Das Bundesernährungsministerium hat am Montag ein Vorhaben für mehr Kinderschutz in der Lebensmittelwerbung vorgestellt. Auf Grundlage der Empfehlungen der WHO soll künftig zwischen 6 und 23 Uhr nur für gesunde Lebensmittel geworben werden. Zudem soll eine Bannmeile für Außenwerbung um Schulen oder Kitas entstehen.
„Aus Sicht von Wissenschaft und Forschung ist es eindeutig: Der Schutz vor ungesunden Kinderprodukten ist aktiver Kinderschutz“, sagte Kinder- und Jugendarzt Prof. Dr. Berthold Koletzko, Vorsitzender der DGKJ-Ernährungskommission und der Stiftung Kindergesundheit. Zudem verwies er mit Blick auf kindliches Übergewicht auf das erschreckende soziale Ungleichgewicht gesundheitlicher Probleme – und damit auf einen Missstand, der vielen nicht bewusst sei: „Eine schlechte Ernährung in den frühen Lebensjahren sorgt gleich auf zwei Ebenen für große Gesundheitsrisiken, denn zum einen ist gesunde Ernährung für Wachstum, Entwicklung, Leistungsfähigkeit und langfristige Gesundheit besonders wichtig, zudem werden im Kindesalter jene Vorlieben und Gewohnheiten erlernt und gefestigt, welche die Speisen- und Getränkeauswahl im späteren Alter prägen.“
„Im Schnitt sehen Kinder täglich 15 Werbespots für Lebensmittel mit hohem Zucker-, Fett- oder Salzgehalt. Das haben wir als AOK und DANK bereits 2021 anhand einer gemeinsamen Studie nachgewiesen. Während der Pandemie hat sich der Medienkonsum Heranwachsender weiter gesteigert. Deshalb müssen wir Kinder und Heranwachsende vor ungesunder Werbung schützen. Denn sie beeinflusst maßgeblich ihr Kauf- und damit auch ihr Essverhalten. Wir setzen uns seit Jahren für eine Stärkung der gesunden Ernährung von Kindern ein“, sagt Dr. Carola Reimann, Vorstandsvorsitzende des AOK-Bundesverbandes.
vzbv-Vorständin Ramona Pop ergänzt: „Es gibt eine gesamtgesellschaftliche Verantwortung, um unsere Kinder zu schützen. Minister Özdemir muss Kurs halten und die Interessen der Verbraucher:innen in den Mittelpunkt der Politik stellen. Die große Mehrheit der Eltern und Großeltern wünscht sich Regeln, um Kinder vor Werbung für Junkfood, Zuckerbomben und Fettfallen zu schützen. Wenn die Werbeindustrie sagt, Werbung habe keinen Einfluss, dann sollte sie sich fragen, warum sie Milliarden dafür ausgibt? Es gibt genügend Studien, die zeigen, dass Werbung Kaufverhalten und Geschmackspräferenzen bei Kindern und Jugendlichen beeinflussen.“
„Die Strategien der Werbeindustrie und Süßwarenindustrie sind vergleichbar mit denen der Tabakindustrie, die jahrelang erfolgreich gesundheitspolitische Maßnahmen verzögert hat“ erläuterte Oliver Huizinga, Politischer Geschäftsführer der DAG. „Die Branchen versuchen gezielt, Zweifel an der Wirksamkeit der Gegenmaßnahmen zu säen und ihre Partikularinteressen als einen Einsatz für das Gemeinwohl zu tarnen. In Wahrheit steckt dahinter schlicht die Befürchtung, dass die Pläne Özdemirs wahr werden können und Wirksamkeit entfalten. Anders ist die vehemente Gegenwehr nicht zu erklären“, so Huizinga.

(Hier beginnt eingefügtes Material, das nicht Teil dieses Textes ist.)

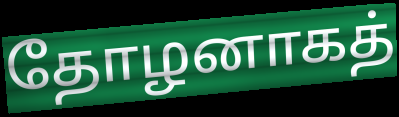
தோழனாகத்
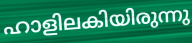
ഹാളിലകിയിരുന്നു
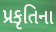
પ્રકૃતિના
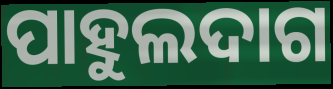
ପାହୁଲଦାଗ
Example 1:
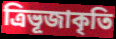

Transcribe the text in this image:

ত্রিভূজাকৃতি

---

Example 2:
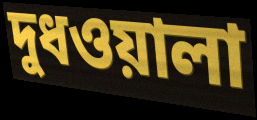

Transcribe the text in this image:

দুধওয়ালা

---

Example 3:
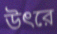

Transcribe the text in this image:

উৎরে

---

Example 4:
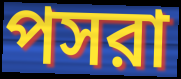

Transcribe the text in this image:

পসরা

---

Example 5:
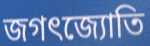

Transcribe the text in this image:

জগৎজ্যোতি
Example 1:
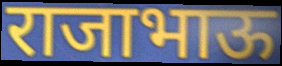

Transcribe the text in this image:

राजाभाऊ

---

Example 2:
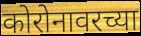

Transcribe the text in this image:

कोरोनावरच्या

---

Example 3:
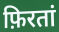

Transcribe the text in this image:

फ़िरतां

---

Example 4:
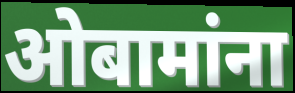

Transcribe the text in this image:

ओबामांना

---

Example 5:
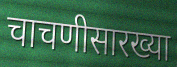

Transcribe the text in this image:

चाचणीसारख्या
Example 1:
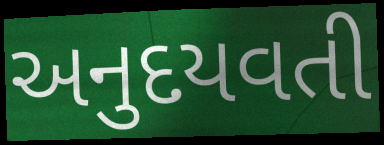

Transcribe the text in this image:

અનુદયવતી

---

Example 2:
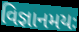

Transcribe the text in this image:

વિજ્ઞાનમયઃ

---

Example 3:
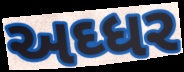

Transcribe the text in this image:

અઘ્ધર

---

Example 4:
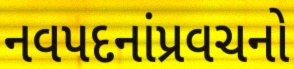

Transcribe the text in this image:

નવપદનાંપ્રવચનો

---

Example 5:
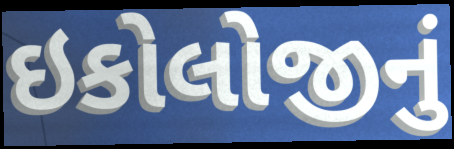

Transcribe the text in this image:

ઇકોલોજીનું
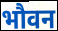
भौवन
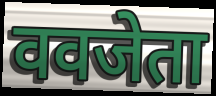
ववजेता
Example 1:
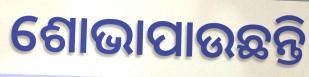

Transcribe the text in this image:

ଶୋଭାପାଉଛନ୍ତି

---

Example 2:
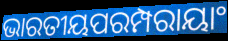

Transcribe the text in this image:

ଭାରତୀୟପରମ୍ପରାୟାଂ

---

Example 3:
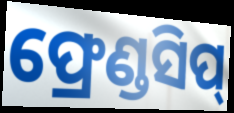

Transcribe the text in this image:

ଫ୍ରେଣ୍ଡସିପ୍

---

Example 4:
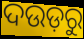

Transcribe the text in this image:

ଦଉଡ଼ରୁ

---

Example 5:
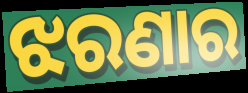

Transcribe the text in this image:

ଝରଣାର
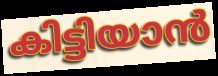
കിട്ടിയാൻ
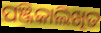
ପଞ୍ଜିକାଲିଖିତ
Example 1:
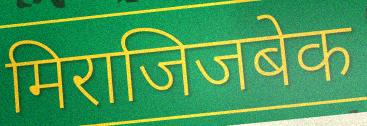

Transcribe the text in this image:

मिराजिजबेक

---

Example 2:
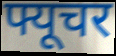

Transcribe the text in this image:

फ्यूचर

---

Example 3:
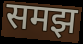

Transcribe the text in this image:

समझ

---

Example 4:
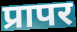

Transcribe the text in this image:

प्रापर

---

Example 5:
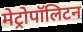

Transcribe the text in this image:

मेट्रोपॉलिटन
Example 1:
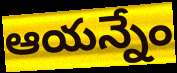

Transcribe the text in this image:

ఆయన్నేం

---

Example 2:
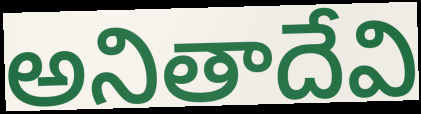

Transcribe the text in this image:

అనితాదేవి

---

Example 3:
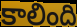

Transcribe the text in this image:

కాలింది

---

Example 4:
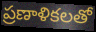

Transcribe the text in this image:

ప్రణాళికలతో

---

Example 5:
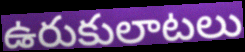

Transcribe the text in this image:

ఉరుకులాటలు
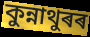
কুন্নাথুৰৰ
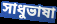
সাধুভাষা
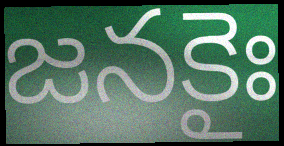
జనకైః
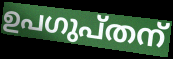
ഉപഗുപ്തന്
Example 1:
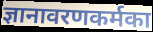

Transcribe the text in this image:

ज्ञानावरणकर्मका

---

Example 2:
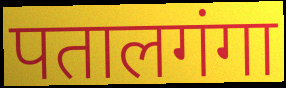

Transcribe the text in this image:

पतालगंगा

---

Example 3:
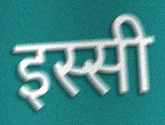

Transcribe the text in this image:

इस्सी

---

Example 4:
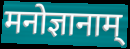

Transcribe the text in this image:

मनोज्ञानाम्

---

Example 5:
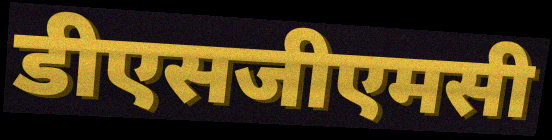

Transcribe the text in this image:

डीएसजीएमसी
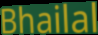
Bhailal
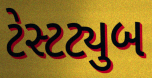
ટેસ્ટટ્યુબ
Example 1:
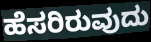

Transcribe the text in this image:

ಹೆಸರಿರುವುದು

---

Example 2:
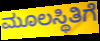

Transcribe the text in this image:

ಮೂಲಸ್ಥಿತಿಗೆ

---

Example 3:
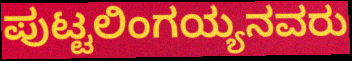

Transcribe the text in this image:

ಪುಟ್ಟಲಿಂಗಯ್ಯನವರು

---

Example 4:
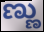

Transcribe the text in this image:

ಣ್ಣು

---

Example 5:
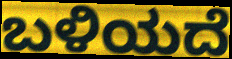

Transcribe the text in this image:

ಬಳಿಯದೆ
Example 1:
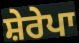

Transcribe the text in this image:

ਸ਼ੇਰੇਪਾ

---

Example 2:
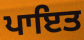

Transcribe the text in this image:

ਪਾਇਤ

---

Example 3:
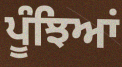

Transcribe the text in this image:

ਪੂੰਝਿਆਂ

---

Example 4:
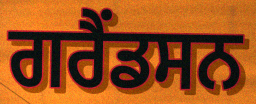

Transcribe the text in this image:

ਗਰੈਂਡਸਨ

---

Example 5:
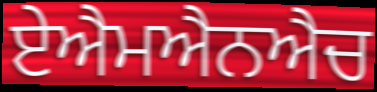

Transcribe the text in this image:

ਏਐਮਐਨਐਚ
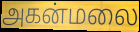
அகன்மலை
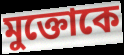
মুক্তোকে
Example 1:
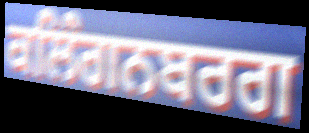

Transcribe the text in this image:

ਕਲਿੰਗਨਬਰਗ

„Werberegulierungen sind ein entscheidender erster Schritt und der von Bundesminister Cem Özdemir gewählte Ansatz ist sehr zu begrüßen. Die Sendungen mit den höchsten Einschaltquoten von Kindern sind oftmals keine klassischen Kinderformate, sondern etwa Castingshows oder Fußballübertragungen. Es ist daher folgerichtig, dass Minister Özdemir die Werbung für Ungesundes auch im Umfeld von Familiensendungen in den Abendstunden eindämmen möchte. Durch die Wahl des WHO-Nährwertmodells als Grundlage ist sichergestellt, dass Lebensmittel mit zu viel Fett, Zucker und Salz effektiv erfasst werden. Wir appellieren an die Koalitionspartner, die gut durchdachten Pläne des Ministers zu unterstützen“, fordert Barbara Bitzer, Sprecherin des Wissenschaftsbündnisses DANK und Geschäftsführerin der DDG.